Мейлер снова кивнул. Словно давно знал.
Но я была уверена, что никогда раньше не рассказывала ему об этом.
Феврония выкладывала из своей сумки обед для меня. Кусок мяса и пирожное, завернутые в бумажные салфетки. И еще бутылочку апельсинового сока.
Мейлер поднялся, чтобы уйти. Феврония вышла за ним в переднюю. Вернувшись в комнату, она сказала любезно:
— Как вы нас напугали! Вы ударились головой в стену!
— Кого это «нас»? — спросила я недоуменно.
— Я позвала Мейлера. Не знала, что с вами случилось. Все остальные были в городе.
Я поблагодарила Февронию за заботу. Она так добра ко мне. Феврония сожалела, что не захватила из дому зонтик.
— У меня красивый китайский зонтик от солнца, — сказала она.
— Китайские вещи сейчас не в моде.
— И не говорите! — согласилась Феврония. — Представляете, они требуют у нас часть территории! Не поднимайтесь! — велела она. Сама же устало опустилась в кресло и обмахивалась.
Жевать мясо мне было лень. Пирожное я отдала Февронии. Оранжад пила бы еще, его оказалось недостаточно. Феврония хвалила пирожное. Она была сладкоежкой.
— У них хорошие пирожные, но маленькие. У нас гораздо больше. — Она сняла с пальца кольцо с рубином и пошла в ванную мыть руки.
— Феврония, а вы счастливы? — спросила я, когда она, вымыв руки, надела кольцо на палец.
— В каком смысле?
— Вообще.
— Счастлива. А что?
— Разве все в вашей жизни вышло так, как надо?
— Более или менее. А чего же мне не хватает? У меня порядочный муж. Зарабатываем хорошо. Квартира могла бы быть и получше, но зато она в центре, где все под рукой. Знаете, моя мать приехала в город из деревни. Она были неграмотная. А я кончила техникум. Моя дочка учится в институте.
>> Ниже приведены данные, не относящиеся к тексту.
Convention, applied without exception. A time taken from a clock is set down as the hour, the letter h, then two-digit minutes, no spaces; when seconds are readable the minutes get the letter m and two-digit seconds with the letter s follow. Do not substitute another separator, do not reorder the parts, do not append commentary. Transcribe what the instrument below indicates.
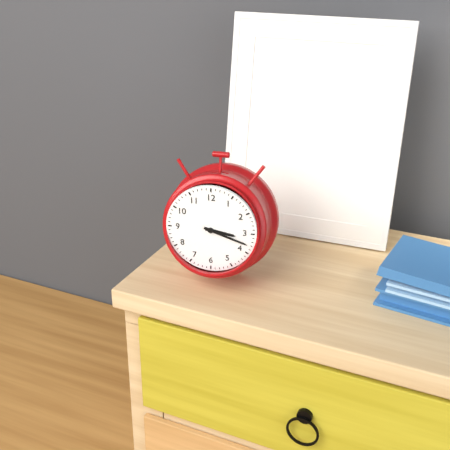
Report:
3h18
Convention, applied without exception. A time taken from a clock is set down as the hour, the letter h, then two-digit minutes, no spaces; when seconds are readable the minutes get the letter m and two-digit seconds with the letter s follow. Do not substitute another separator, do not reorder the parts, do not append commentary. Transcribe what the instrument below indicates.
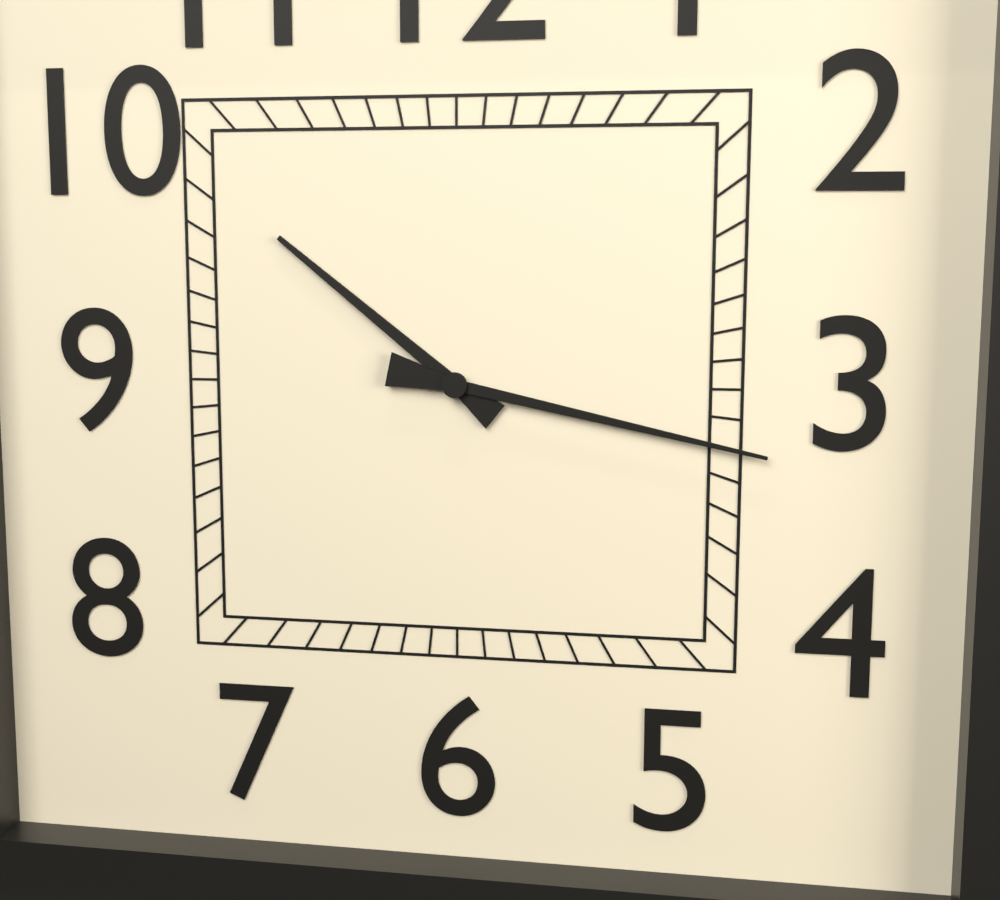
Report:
10h17
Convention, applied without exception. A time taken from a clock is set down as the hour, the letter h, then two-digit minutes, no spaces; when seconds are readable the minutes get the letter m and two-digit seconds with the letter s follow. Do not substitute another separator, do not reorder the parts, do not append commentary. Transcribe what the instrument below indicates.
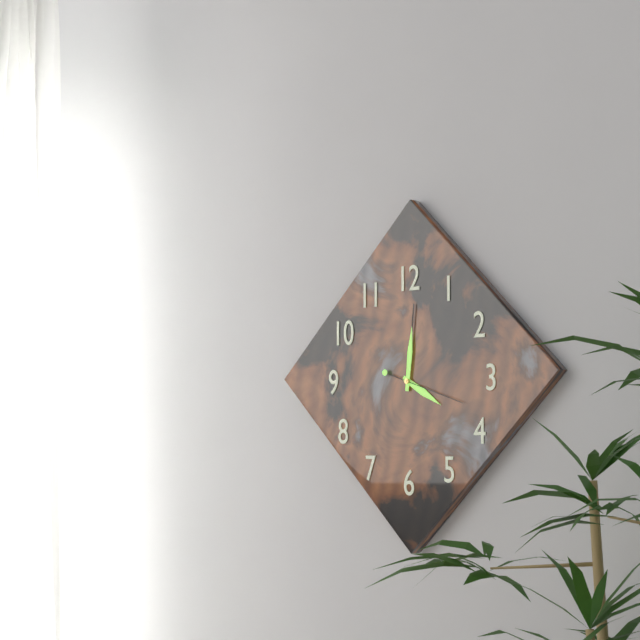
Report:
4h01m18s
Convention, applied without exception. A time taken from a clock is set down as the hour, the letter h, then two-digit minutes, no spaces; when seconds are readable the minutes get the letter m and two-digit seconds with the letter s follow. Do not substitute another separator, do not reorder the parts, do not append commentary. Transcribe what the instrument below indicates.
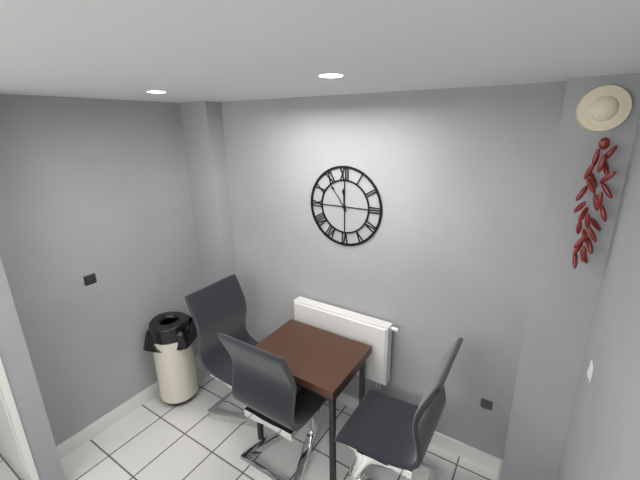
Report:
11h54
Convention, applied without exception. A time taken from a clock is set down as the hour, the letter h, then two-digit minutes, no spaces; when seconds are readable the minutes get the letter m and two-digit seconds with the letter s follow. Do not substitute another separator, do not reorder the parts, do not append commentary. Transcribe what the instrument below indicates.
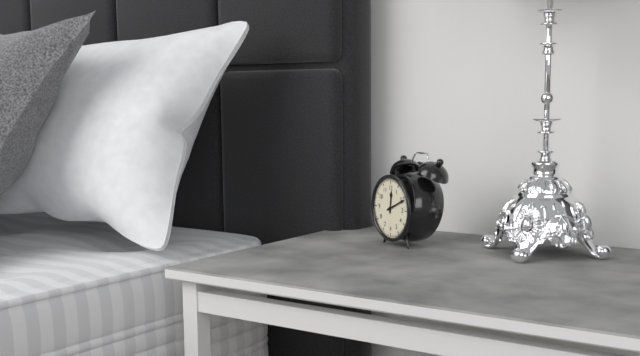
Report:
12h11
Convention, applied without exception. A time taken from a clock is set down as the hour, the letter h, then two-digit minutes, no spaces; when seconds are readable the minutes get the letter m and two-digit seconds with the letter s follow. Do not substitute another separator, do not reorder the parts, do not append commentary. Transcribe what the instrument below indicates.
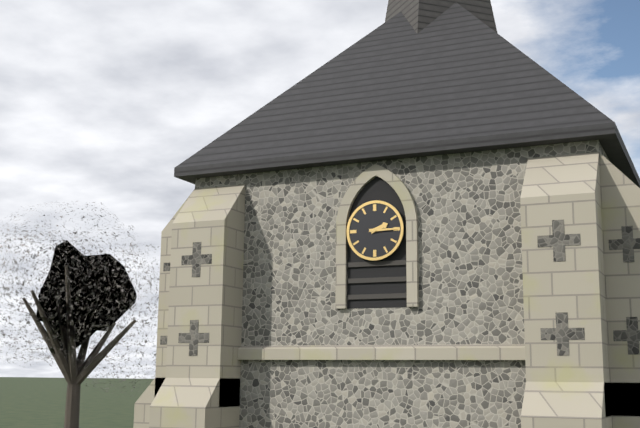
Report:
2h15
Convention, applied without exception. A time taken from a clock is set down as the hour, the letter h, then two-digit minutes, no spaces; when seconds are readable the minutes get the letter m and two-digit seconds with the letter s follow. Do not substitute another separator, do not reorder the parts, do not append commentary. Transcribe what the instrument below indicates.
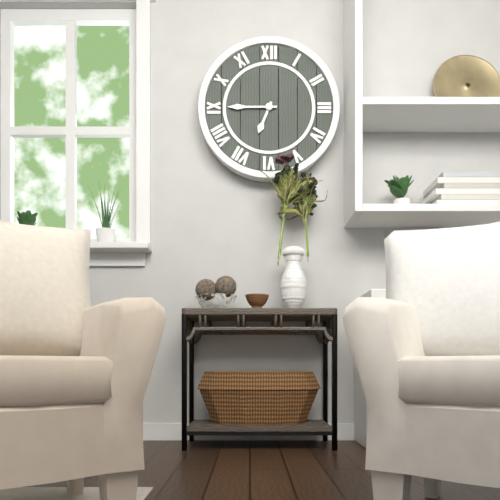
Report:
6h45
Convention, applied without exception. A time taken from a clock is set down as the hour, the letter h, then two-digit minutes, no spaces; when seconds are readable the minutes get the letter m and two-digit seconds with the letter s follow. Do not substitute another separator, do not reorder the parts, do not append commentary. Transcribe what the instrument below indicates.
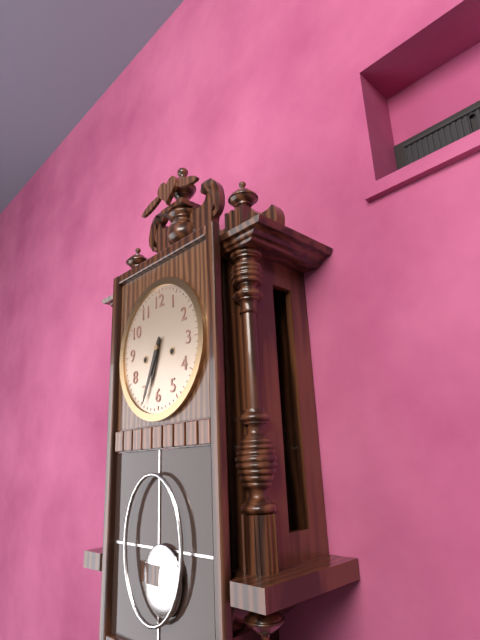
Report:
6h34
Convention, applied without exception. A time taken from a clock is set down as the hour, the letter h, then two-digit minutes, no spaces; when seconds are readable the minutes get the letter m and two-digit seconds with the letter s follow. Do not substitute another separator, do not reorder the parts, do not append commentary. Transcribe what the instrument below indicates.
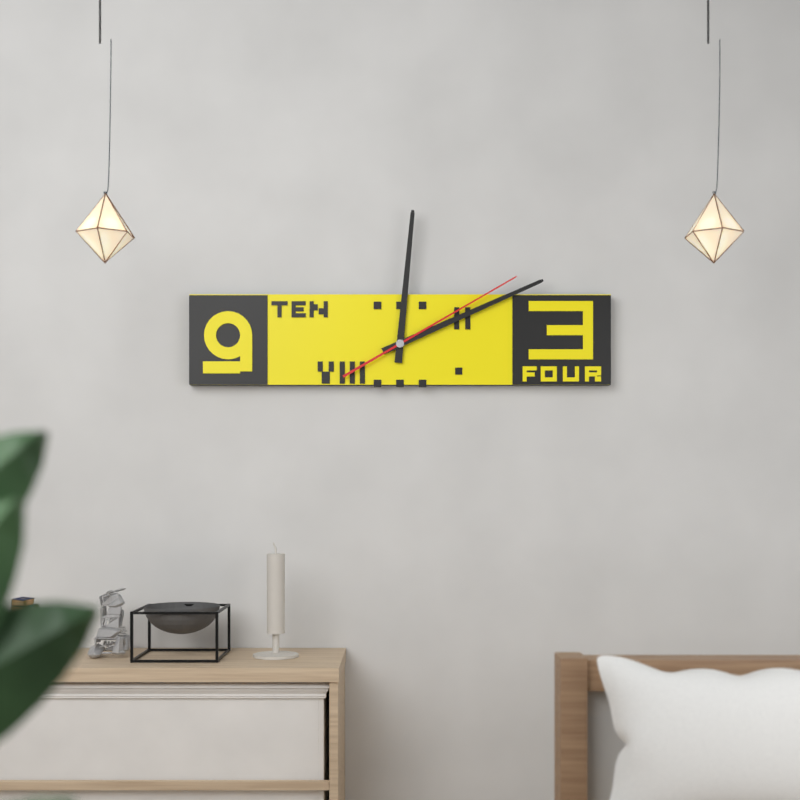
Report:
12h11m10s
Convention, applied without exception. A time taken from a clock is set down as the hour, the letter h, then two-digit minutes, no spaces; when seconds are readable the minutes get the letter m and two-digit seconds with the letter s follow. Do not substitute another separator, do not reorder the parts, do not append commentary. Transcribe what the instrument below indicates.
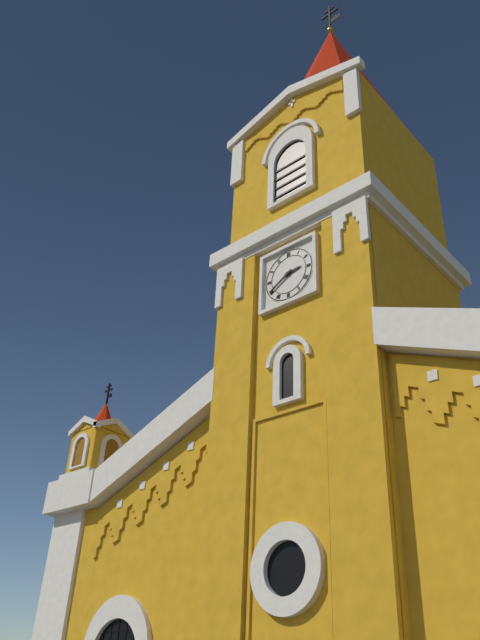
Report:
2h40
Видите, все изменяется к лучшему.
— Да, конечно. А во время войны?
— В войну, естественно, было трудно. Кому же тогда легко было?
— Вы тоже кого-нибудь потеряли в войну?
— Двух братьев. Сразу, в первые же месяцы. Для мамы гибель младшего, Виктора, была тяжелым ударом. Виктор не достиг еще призывного возраста, когда мать ходила в военный комиссариат просить, чтобы парня призвали на срочную службу. Она рано осталась вдовой, ей одной трудно стало нас растить. Особенно она опасалась за Виктора, он рос баловником. Мать не могла с ним сладить. Провожая его, мать сказала: «Надеюсь, что в армии из тебя сделают человека». Две недели спустя началась война. Мать выла по ночам, как волчица. Боль терзала ей душу. Я ей говорила: «Что ты убиваешься? Не могла же ты это предвидеть». Но она чувствовала себя глубоко виноватой. Гибель Виктора мать восприняла как двойное наказание.